Throughout my career, I always enjoyed sports in one way or another. In every country that I was stationed I have practiced a sport which was popular and practical in that country. It was swimming, tennis, football, … all depending on the possibilities of the environment. So once arrived in Japan, I had a choice of many sports to practice. I was thrilled to see many sports being exercised in Japan, traditional sports, which also offer a learning path and an doorway to integration in the Japanese society.
My choice was made very quickly and I fell for Kendo.
The physical aspect of practicing Kendo is quite obvious. Together with the training partners one is really engaged into a robust corporal workout. Training and engaging into a Kendo match with the full Kendo Bogu equipment demands serious strength and therefore even more training. A perfect workout to get in shape and to stay in shape.
On top of that, Kendo kata is demanding all the attention of the mind combined with precise body movements which makes this exercise very elegant. Enjoyable to practice and wonderful to watch.
However, when it comes to the real attraction of Kendo… this lies beyond the physical practice.
Kendo for me is an opening in trying to understand and trying to integrate into the Japanese society.
Coming to Japan as an Ambassador is a privilege. Japan as a society is a very old cultural haven with its own long standing traditions. Therefore as a diplomat one has to try to discover and comprehend the countless diverse facets of this beautiful country. So I took up the challenge of engaging myself into the Japanese society. As vigorously as possible.

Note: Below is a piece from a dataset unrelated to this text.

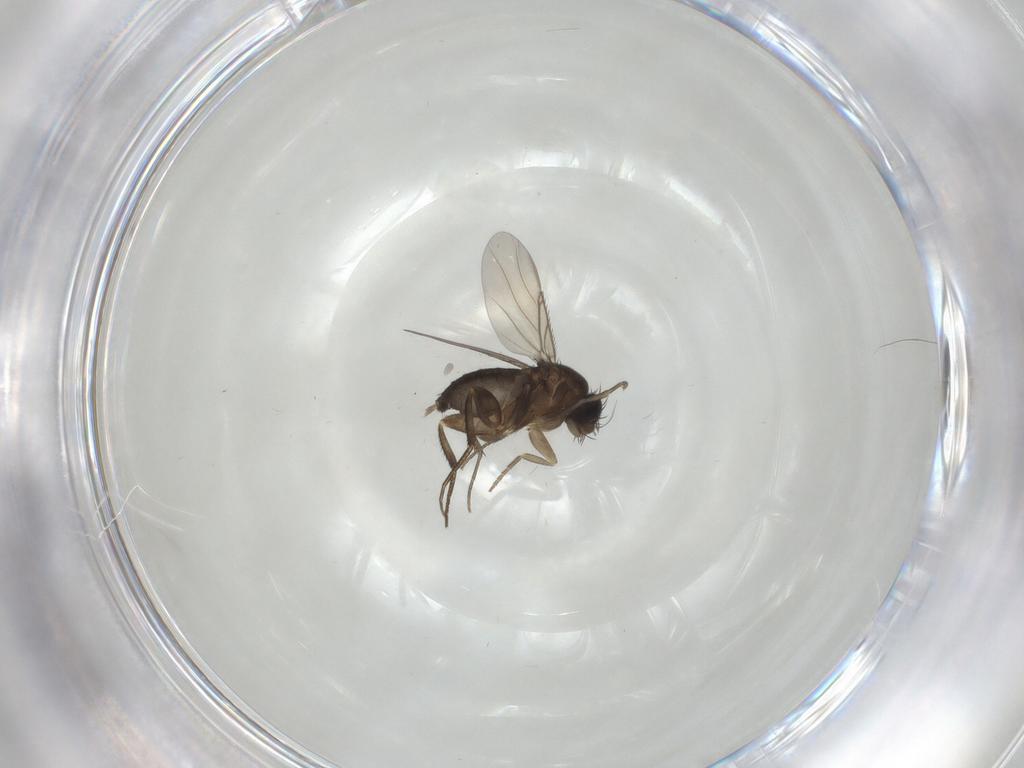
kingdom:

Again, Kendo proved to be the ideal way to open doors to integration and understanding.
The interaction with Japanese partners, sensei and student alike, is a marvelous assortment of rituals, considerations, etiquette and rules based on a history of tradition finding its way back to the Samurai times. Nonetheless, making it the beauty of it all, still very much present in Japanese daily society. Sometimes oblivious to the ignorant onlooker, even so all subtle part of the daily Japanese interaction. Take the ‘rei’ as an example: practiced all the time incautiously by everyone in Japan, still difficult to implement correctly by an outsider. Respect, consideration and a feeling of gratitude for your partner is where the essence of ‘rei’ lies in Kendo, with the feeling of ‘onegaishimasu’ at the start and ‘arigato gozaimashita’ at the end. This is what Kendo can teach us.
The third aspect of Kendo to me is really essential, but very personal. It is what makes the difference between Budo and any other sport or simply any other activity.

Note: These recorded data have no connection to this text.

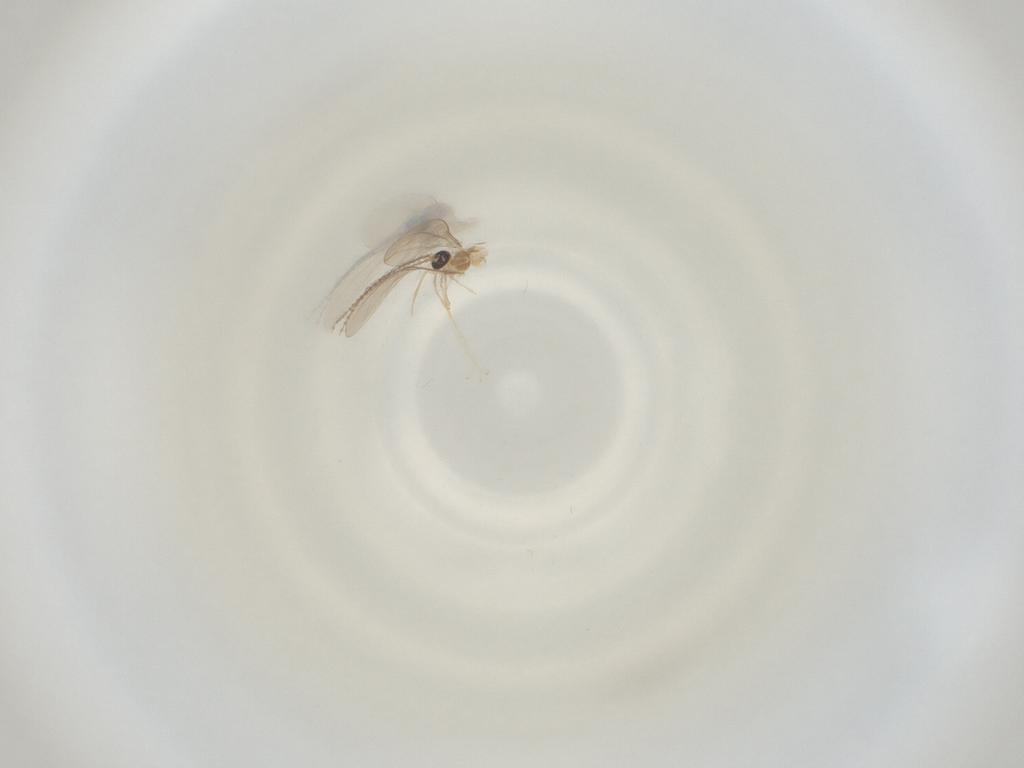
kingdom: Animalia
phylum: Arthropoda
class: Insecta
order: Diptera
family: Cecidomyiidae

Working to improve oneself is a key aspect in somebody’s daily life. This is very much the case in Japan. Japanese society offers many ways and means in order to reach this goal. One tool to strive for this goal is ‘Ken-do’. ‘Ken’ stands for the sword and ‘do’ is the way to something and somewhere. Especially the latter part of the word is highly significant. ‘Do’ offers the possibility of bringing one towards his goals: by sustained practice, contemplation, cooperation and respect. It is this philosophy that brought me appreciating tremendously the art of Kendo.
In concluding I am very grateful to my fellow kendokas and the All Japan Kendo federation who have been my Sensei during these years in Japan. Above all I have to thank with a deep ‘rei’ Wakimoto Sensei, Ozawa Sensei, Hamada Sensei and Nawata Sensei for their advice, teaching and patience.